Rosie kept losing the use of her legs on and off as tumours crushed her spine and paralysed her. But she danced until 5am at her 16th birthday, I think God gave her grace that night, but from then on she went downhill.
She told us she wanted to be cremated so she could go up the chimney and travel all around the world. The day she died snow fell and it didn’t stop until 2am when she passed away. There were about 30 people in our house, it was bizarre that night how it all happened. She was quite spiritual, had a really strong belief in everything. We were all in her room the radio on, music playing, singing and dancing. People thought we were having a party. My sister was heavily pregnant and worried about the floor collapsing under us! It was really peaceful, it wasn’t stressful at all. Rosie was talking away, mumbling chatting and laughing. The vicar said she was an angel. I think we all believed that we had her on loan and she taught us all a very important lesson. We were very very privileged to have had her. We wouldn’t wish this on anyone, but we have met some fantastic people on our journey.
As tiny as Rosie was she filled the whole house and when she was ill our house was always full. Her personality shone through the most when she was poorly.
A lot of the nurses really struggled when Rosie died because she was a huge part of their lives. There were 1,500 people in the church for the funeral. They all clapped and applauded her, chanted her name, people in Penzance said it was like Maisy Day. It was a celebration of her life, as tragic as it was, for a child who celebrated all of her life.
Since her death Charlie and Amy hold Rock For Rosie which raises thousands of pounds in her memory. Lots of her friends have been fundraising. Truro College has a Rosie Howis award for people who have overcome difficulties.
As old as she was, Rosie needed us when she was ill. That is why it is important to have a teenagers ward.
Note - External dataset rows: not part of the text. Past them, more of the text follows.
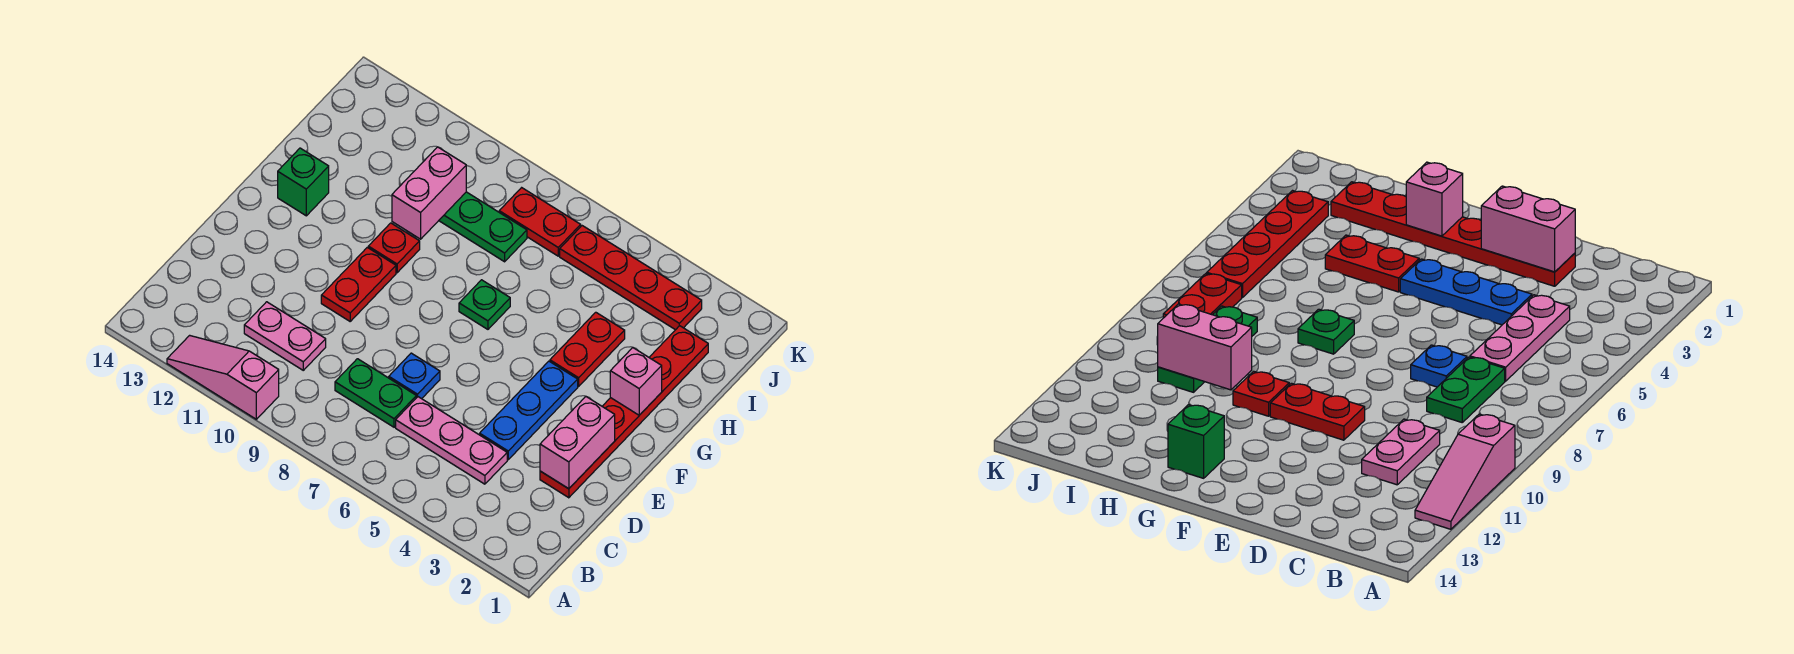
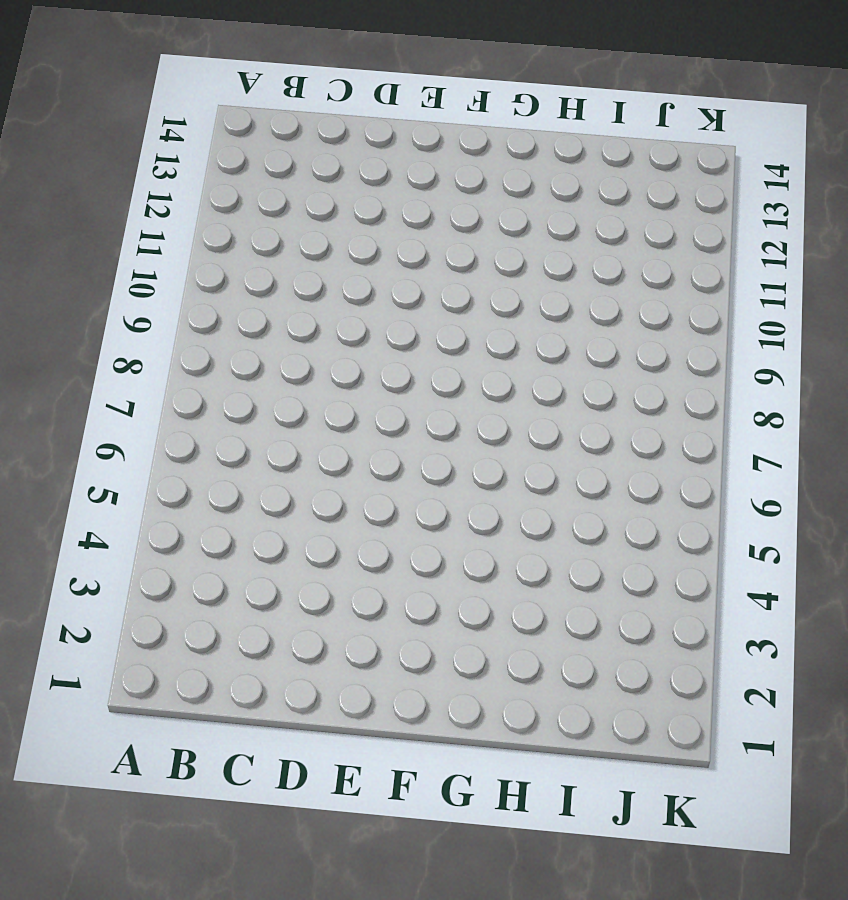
none -> pink 1x3 slope [167,335,279,419]
none -> pink 1x3 plate [396,397,507,484]
none -> green 1x2 plate [335,359,416,427]

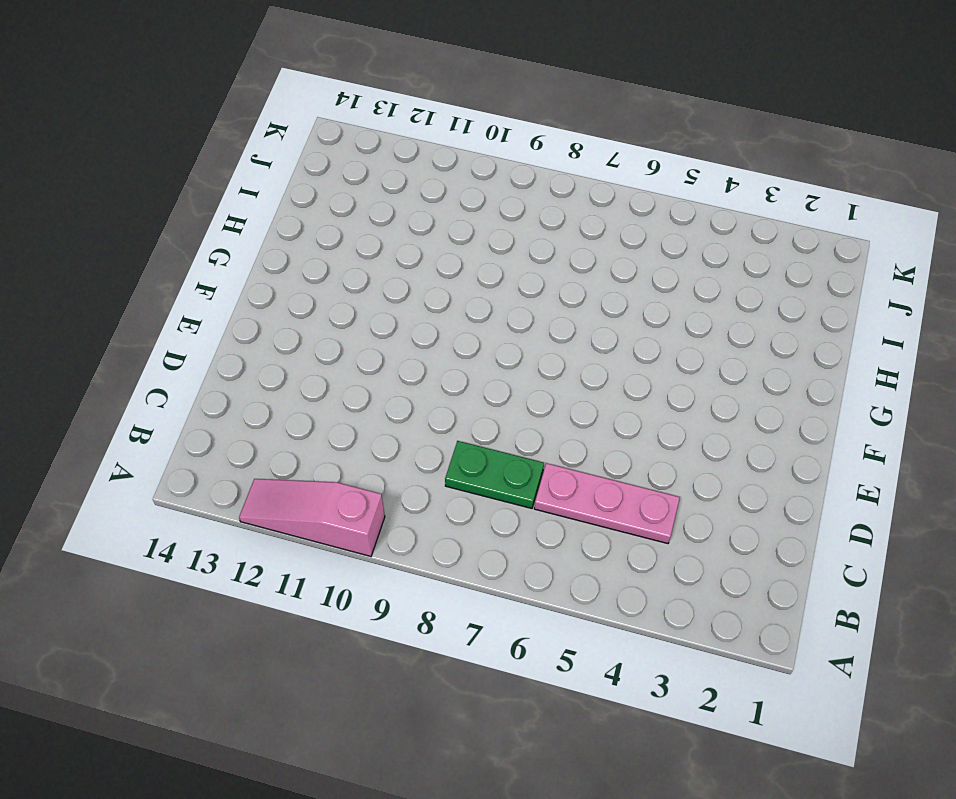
none -> pink 1x2 plate [244,302,326,370]
none -> red 1x6 plate [540,326,708,498]
none -> blue 1x3 plate [480,361,578,460]

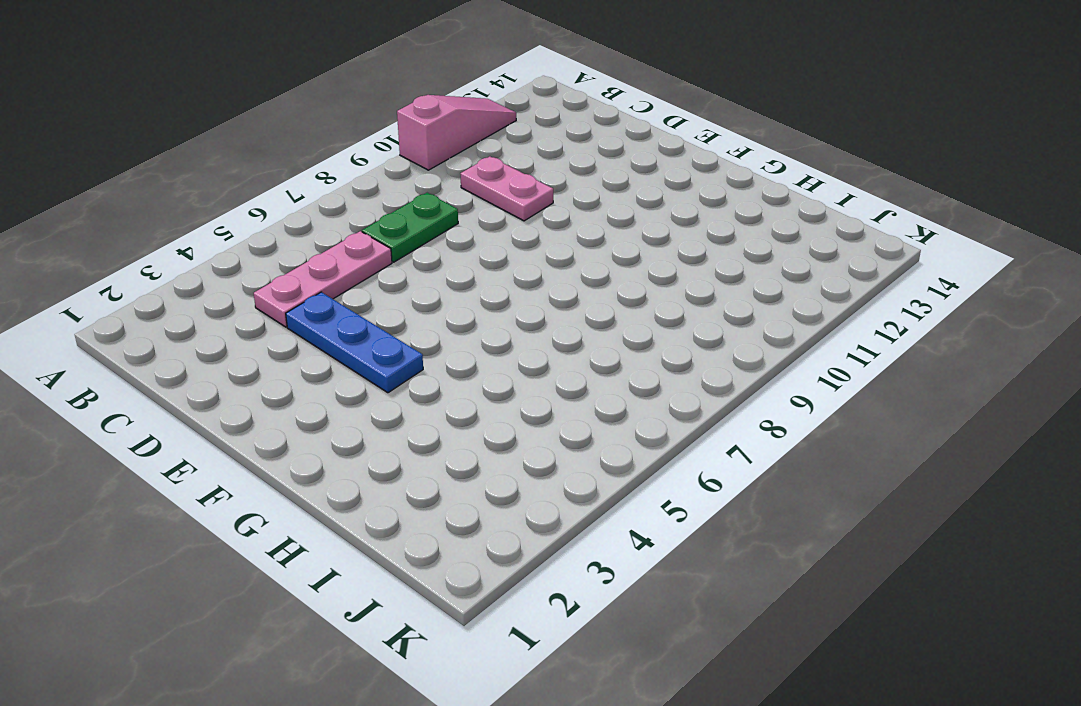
pink 1x2 plate [460,156,553,221] -> pink 1x2 plate turned to [244,302,326,370]
none -> red 1x6 plate [540,326,708,498]
none -> blue 1x1 plate [389,353,440,399]
none -> red 1x2 plate [321,247,396,321]

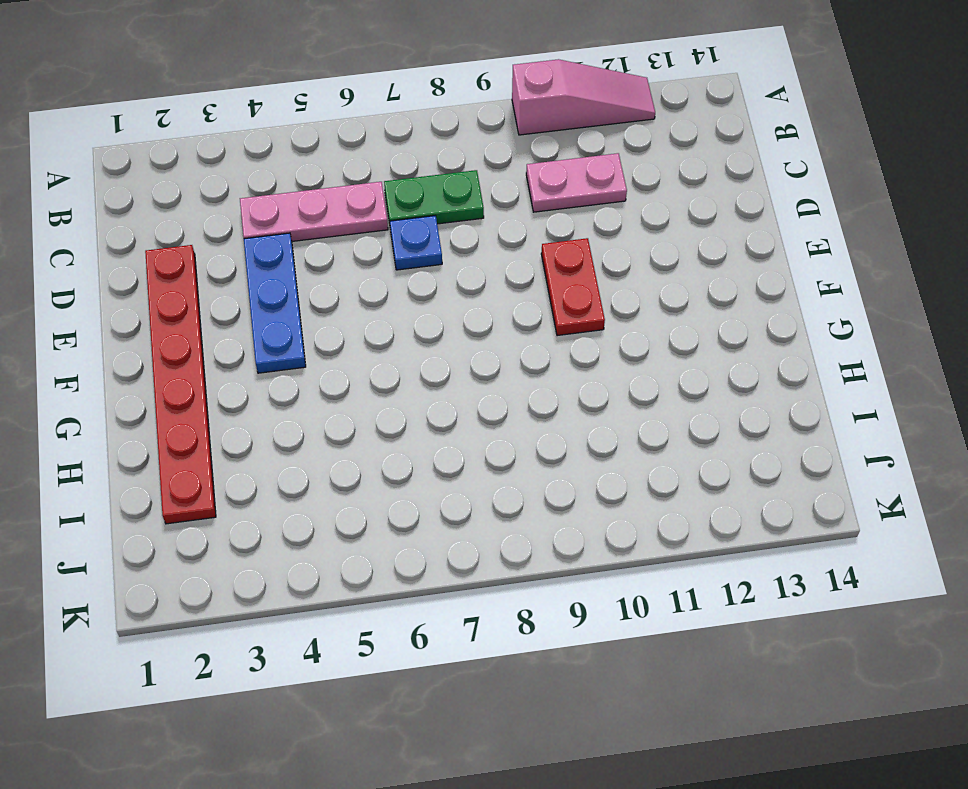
none -> red 1x2 plate [550,312,625,386]
none -> green 1x1 plate [459,280,510,329]
none -> red 1x1 plate [368,223,420,273]

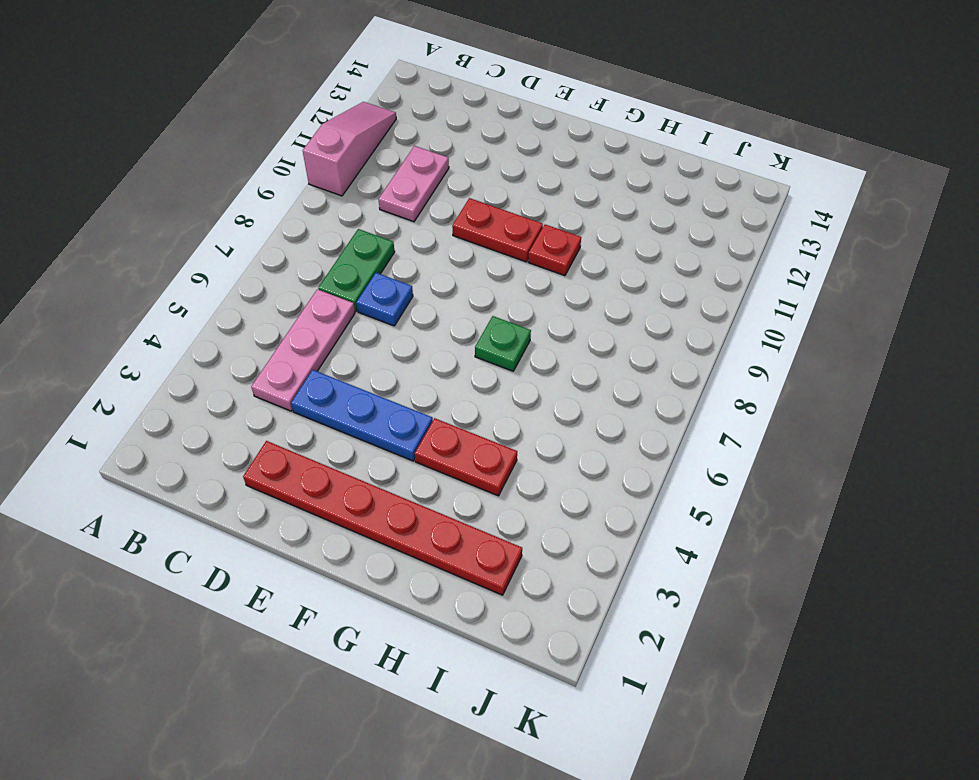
none -> green 1x1 brick [278,148,329,216]
none -> green 1x3 plate [439,192,527,262]
none -> red 1x4 plate [560,226,702,330]

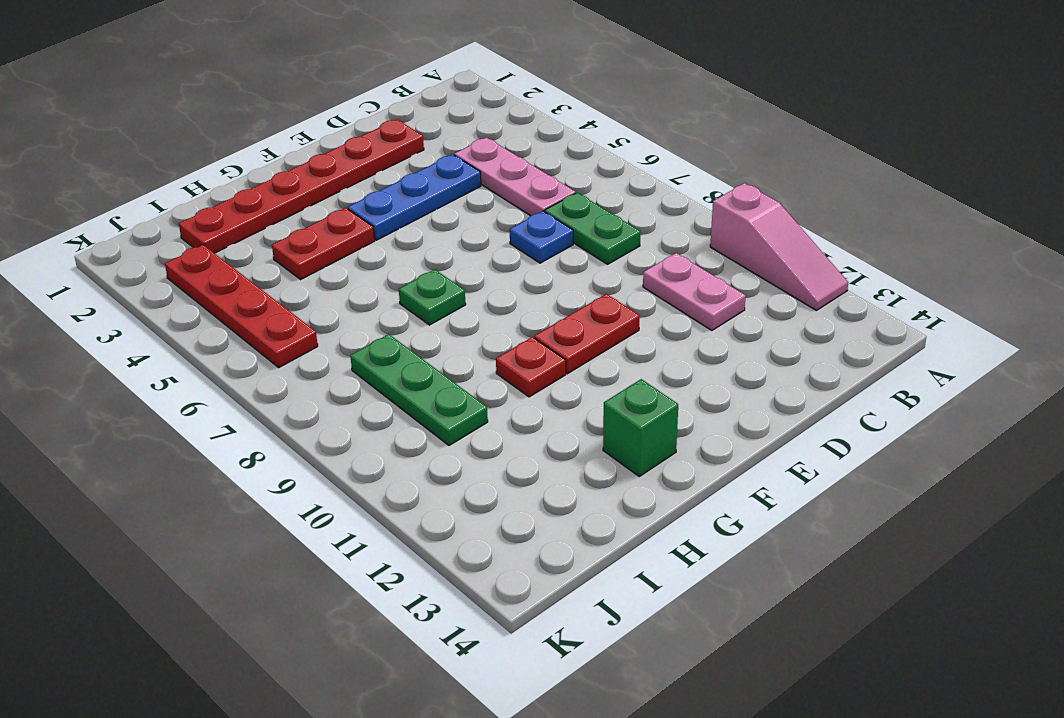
none -> red 1x2 plate [499,188,581,256]
none -> pink 1x2 brick [540,397,615,489]
none -> pink 1x1 brick [610,348,662,415]

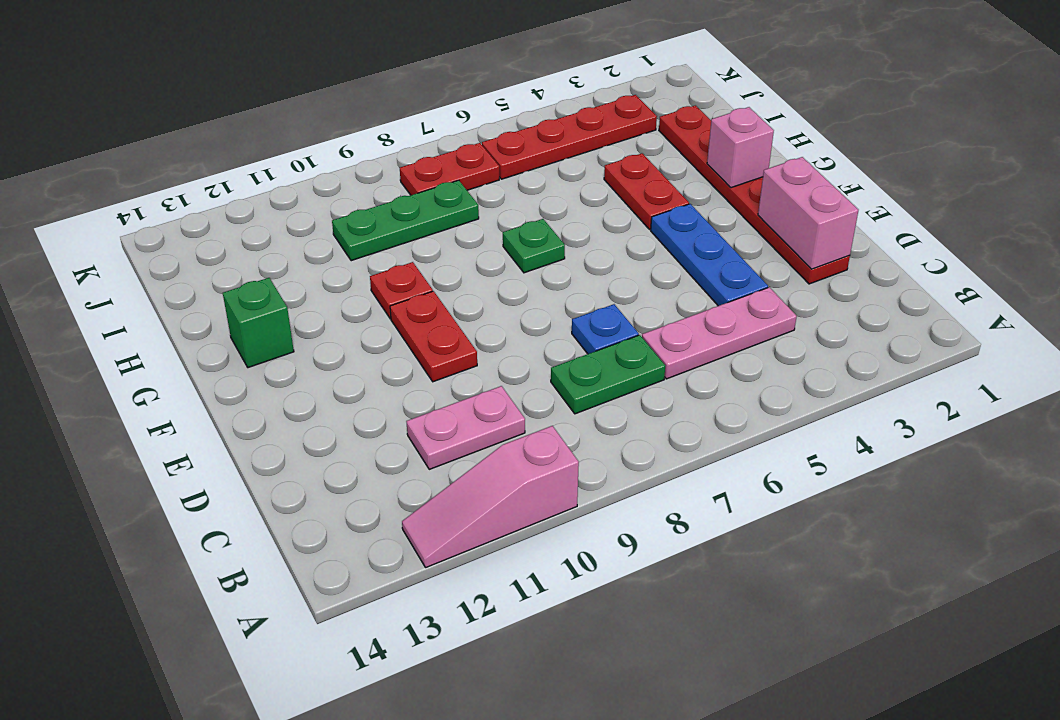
none -> pink 1x2 brick [392,147,466,239]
We cannot knock any hospital we went to, but Royal Cornwall Hospital was the best. It was not just the treatment but the fact we could go to the kitchen and make them food, the staff were just unbelievable as is the way the ward is run. Sue Turk ran that ward to perfection. Everyone knew their place and did their job, but did it with compassion and I didn’t feel like that anywhere else, Dr Gilberston is a very determined and passionate person who knows the job inside out. She wants to be the best and it comes from the heart. Nothing was too much trouble for the people who work there, even when they were understaffed.
For those nurses it wasn’t just Rosie. They deal with this day in day out, year in year out. They have lost children before Rosie and they have lost children after Rosie. They have got to go into work the next day, smile to the parents. To stay strong in a job like that, you have got to be a very special person. They made us feel special and put us at ease.
I will never run the NHS down. They were amazing.